* INSTRUCTIONS:
(1) In the piece on Kenya's civil society sector, why was there no concept of poverty among pre-colonial Kenyan societies?
(2) From the piece on Kenya's civil society sector, retype the passage from "Liberty of conscience" up to and including "are permanently stored.".

* PAGE TEXT:
------------

If I go back to the history of the civil society sector in Kenya, commonly known as the voluntary sector, it’s intended or original idea was to work for the poor and marginalized who had been neglected by the government, particularly the KANU regime. Their main objective was to serve the poor who are excluded in all sectors of development, thereby giving them socio-economic and political empowerment in all decisions that relate to their livelihoods.
During the early period, there was no middle class and most of the resources generated were channelled towards addressing the needs of the poor. Directors and founders were more interested in fighting for the interests of the poor without giving much attention to their own vertical mobility towards the quartile of the middle class. But now, the emerging civil society middle class has also influenced poor communities to only account themselves upwardly.
Prior to this, the source of livelihood for the poor was entirely found within their communities. In fact the concept of poverty was not there among the pre-colonial Kenyan societies. This was because in all situations in which the community was lacking, it always relied on its own efforts and resources for its solutions. These days however, poor communities lean towards the services provided by the civil society organizations.
Liberty of conscience
Let me cite a case from India, where I had a short stint of experience with the civil society sector. In India civil society representatives are members of the community, have the same ideals and live together with the people they serve and strongly identify with them. They have common feelings and thoughts, face similar problems and obligations to overcome them. They identify with one another and hate the common enemy: poverty and structures sustaining it. In India, they have tribal organizations called village republics. When I talked to a friend working with one such organization Dr. B.D. Sharma, an accomplished writer on tribal development in India, I asked him if he contemplated leaving his job in favour of a good paying job in the government. He told me that it was not possible since tribal development is where his interests are permanently stored.
He noted to me that working with tribal communities is where he realises the liberty of his conscience. Village republics are common in tribal areas of India and are elected by members of the community. Communities have their own laws that are followed. They regulate their own affairs and development and determine how to use the money that they are given by the central government. Why? Because they realise that government resources are their own resources and they have the right to use them on their own priorities.

------------

* EXCERPTED DATA:
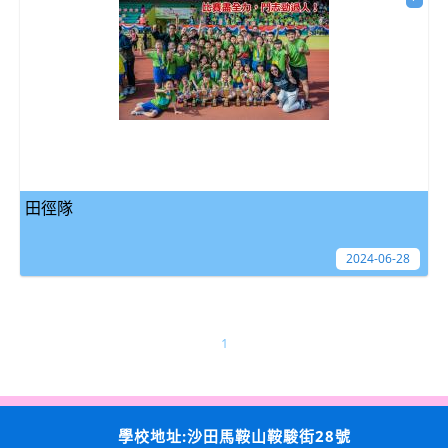
田徑隊
2024-06-28
1
學校地址:沙田馬鞍山鞍駿街28號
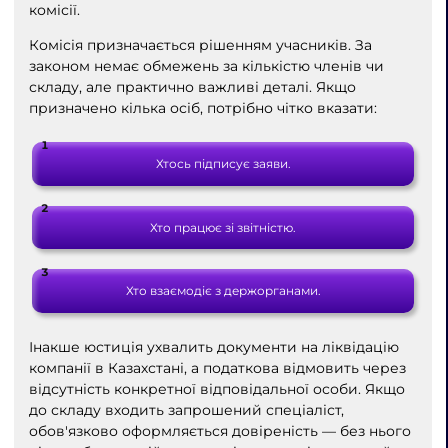
комісії.
Комісія призначається рішенням учасників. За
законом немає обмежень за кількістю членів чи
складу, але практично важливі деталі. Якщо
призначено кілька осіб, потрібно чітко вказати:
Хтось підписує заяви.
Хто працює зі звітністю.
Хто взаємодіє з держорганами.
Інакше юстиція ухвалить документи на ліквідацію
компанії в Казахстані, а податкова відмовить через
відсутність конкретної відповідальної особи. Якщо
до складу входить запрошений спеціаліст,
обов'язково оформляється довіреність — без нього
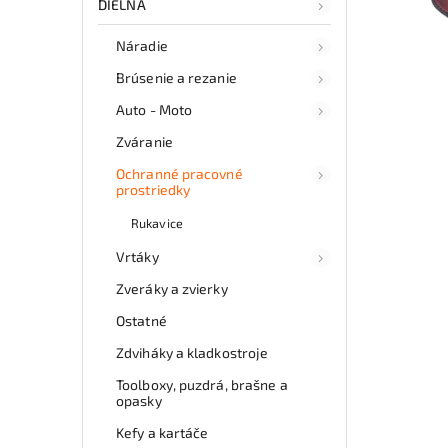
DIELŇA
Náradie
Brúsenie a rezanie
Auto - Moto
Zváranie
Ochranné pracovné
prostriedky
Rukavice
Vrtáky
Zveráky a zvierky
Ostatné
Zdviháky a kladkostroje
Toolboxy, puzdrá, brašne a
opasky
Kefy a kartáče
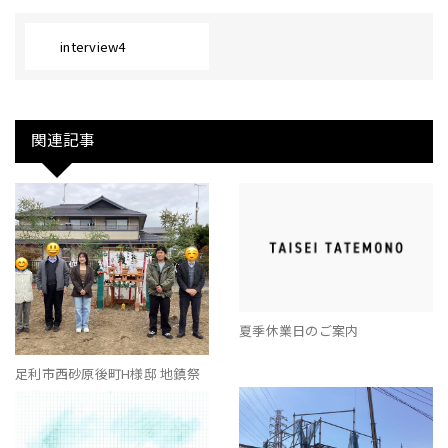
interview4
関連記事
夏季休業日のご案内
足利市西砂原後町H様邸 地鎮祭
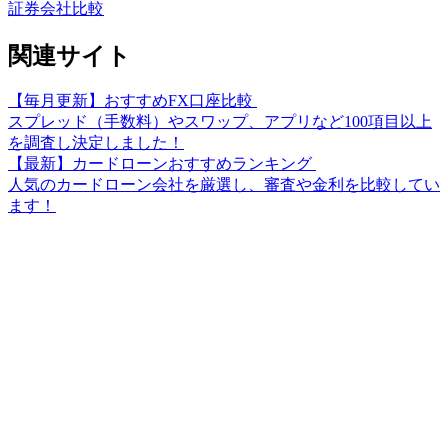
証券会社比較
関連サイト
【毎月更新】おすすめFX口座比較
スプレッド（手数料）やスワップ、アプリなど100項目以上
を調査し決定しました！
【最新】カードローンおすすめランキング
人気のカードローン会社を厳選し、審査や金利を比較してい
ます！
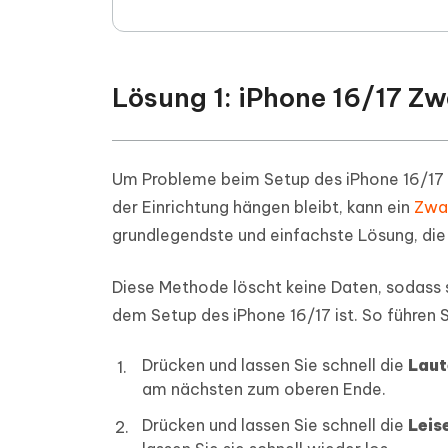
Lösung 1: iPhone 16/17 Z
Um Probleme beim Setup des iPhone 16/17
der Einrichtung hängen bleibt, kann ein
Zwa
grundlegendste und einfachste Lösung, die
Diese Methode löscht keine Daten, sodass si
dem Setup des iPhone 16/17 ist. So führen
Drücken und lassen Sie schnell die
Laut
am nächsten zum oberen Ende.
Drücken und lassen Sie schnell die
Leis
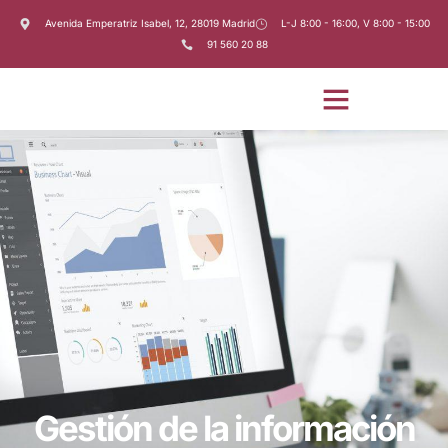
Avenida Emperatriz Isabel, 12, 28019 Madrid
L-J 8:00 - 16:00, V 8:00 - 15:00
91 560 20 88
Gestión de la información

------------

* REPLIES:
(1) Whenever a community was lacking, it always relied on its own efforts and resources to find solutions. The source of livelihood for the poor lay entirely within their communities.

(2)
Liberty of conscience
Let me cite a case from India, where I had a short stint of experience with the civil society sector. In India civil society representatives are members of the community, have the same ideals and live together with the people they serve and strongly identify with them. They have common feelings and thoughts, face similar problems and obligations to overcome them. They identify with one another and hate the common enemy: poverty and structures sustaining it. In India, they have tribal organizations called village republics. When I talked to a friend working with one such organization Dr. B.D. Sharma, an accomplished writer on tribal development in India, I asked him if he contemplated leaving his job in favour of a good paying job in the government. He told me that it was not possible since tribal development is where his interests are permanently stored.